§ **Text for analysis**
:::
Added explicit cast operations for timestamp and boolean column types to ensure compatibility.
Update type - breaking / non-breaking
- [X] Minor bug fix
- [ ] Documentation improvements
- [ ] Quality of Life improvements
- [ ] New features (non-breaking change)
- [ ] New features (breaking change)
- [ ] Other (non-breaking change)
- [ ] Other (breaking change)
- [ ] Release preparation
What does this solve?
Outstanding questions
What databases have you tested with?
- [ ] Snowflake
- [ ] Google BigQuery
- [ ] Databricks
- [x] Spark
- [ ] N/A
Instead of creating a new spark macro for each upload_individual_datasets macros, could we create a boolean and a timestamp database_specific_helpers and use an adapter dispatch in default macros?
:::
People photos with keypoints
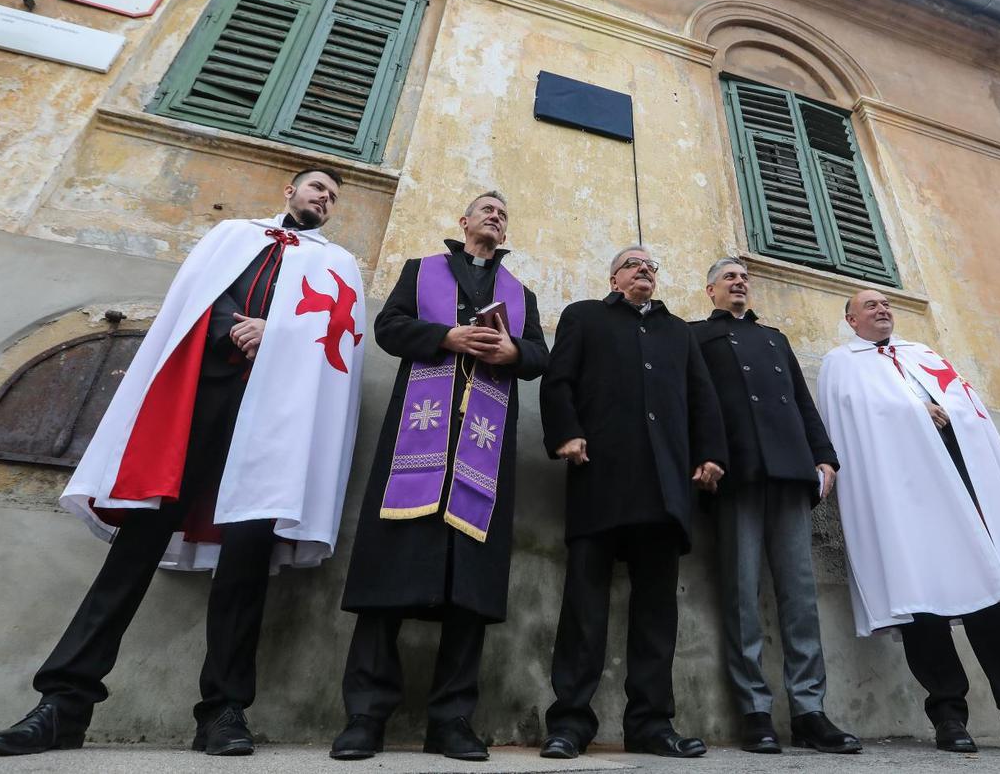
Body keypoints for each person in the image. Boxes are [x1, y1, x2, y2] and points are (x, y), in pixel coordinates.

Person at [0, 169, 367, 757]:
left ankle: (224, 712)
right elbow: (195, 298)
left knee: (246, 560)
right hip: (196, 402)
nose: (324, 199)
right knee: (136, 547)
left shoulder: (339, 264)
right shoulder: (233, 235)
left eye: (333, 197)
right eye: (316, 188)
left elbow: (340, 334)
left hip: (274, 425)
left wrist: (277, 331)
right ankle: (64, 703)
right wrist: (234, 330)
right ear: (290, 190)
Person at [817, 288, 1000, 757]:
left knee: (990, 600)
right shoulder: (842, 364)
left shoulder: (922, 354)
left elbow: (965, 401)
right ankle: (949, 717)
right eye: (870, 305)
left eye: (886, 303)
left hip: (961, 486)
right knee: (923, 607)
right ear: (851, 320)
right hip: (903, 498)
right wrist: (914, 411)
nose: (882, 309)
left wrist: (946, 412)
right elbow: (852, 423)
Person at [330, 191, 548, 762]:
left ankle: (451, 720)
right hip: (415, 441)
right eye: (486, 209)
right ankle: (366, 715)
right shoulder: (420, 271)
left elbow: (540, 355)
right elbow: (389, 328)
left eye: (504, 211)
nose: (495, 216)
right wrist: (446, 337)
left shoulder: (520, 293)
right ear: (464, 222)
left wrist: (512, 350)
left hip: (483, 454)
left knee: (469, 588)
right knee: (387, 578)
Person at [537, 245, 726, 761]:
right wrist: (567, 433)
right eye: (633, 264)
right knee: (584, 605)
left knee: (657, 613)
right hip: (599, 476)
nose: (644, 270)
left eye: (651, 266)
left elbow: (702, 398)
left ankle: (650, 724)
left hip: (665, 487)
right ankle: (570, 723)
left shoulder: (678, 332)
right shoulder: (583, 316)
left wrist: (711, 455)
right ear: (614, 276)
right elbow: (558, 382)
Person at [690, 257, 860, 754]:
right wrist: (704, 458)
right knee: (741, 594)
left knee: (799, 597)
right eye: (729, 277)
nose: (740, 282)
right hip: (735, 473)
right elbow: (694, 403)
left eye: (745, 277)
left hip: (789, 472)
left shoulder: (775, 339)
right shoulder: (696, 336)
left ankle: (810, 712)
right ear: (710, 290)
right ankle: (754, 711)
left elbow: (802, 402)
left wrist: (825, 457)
:::
§ **Exercises to complete**
**1)** According to the pull request text, which database was checked off as tested?
**2)** Do these statements agree with the pull request text? Answer yes or no for each and quote the words that decide it.
(a) The update is marked as a minor bug fix.
(b) The change was tested with Snowflake.
(c) Explicit cast operations were added for timestamp and boolean column types.
**3)** Write out the pull request text from "- [ ] Other (non-breaking" up to and including "you tested with?", swapping "Outstanding" for "Open".

§ **Task answers**
**1)** Spark

**2)**
(a) Yes: "- [X] Minor bug fix"
(b) No: "- [ ] Snowflake"
(c) Yes: "Added explicit cast operations for timestamp and boolean column types"

**3)**
- [ ] Other (non-breaking change)
- [ ] Other (breaking change)
- [ ] Release preparation
What does this solve?
Open questions
What databases have you tested with?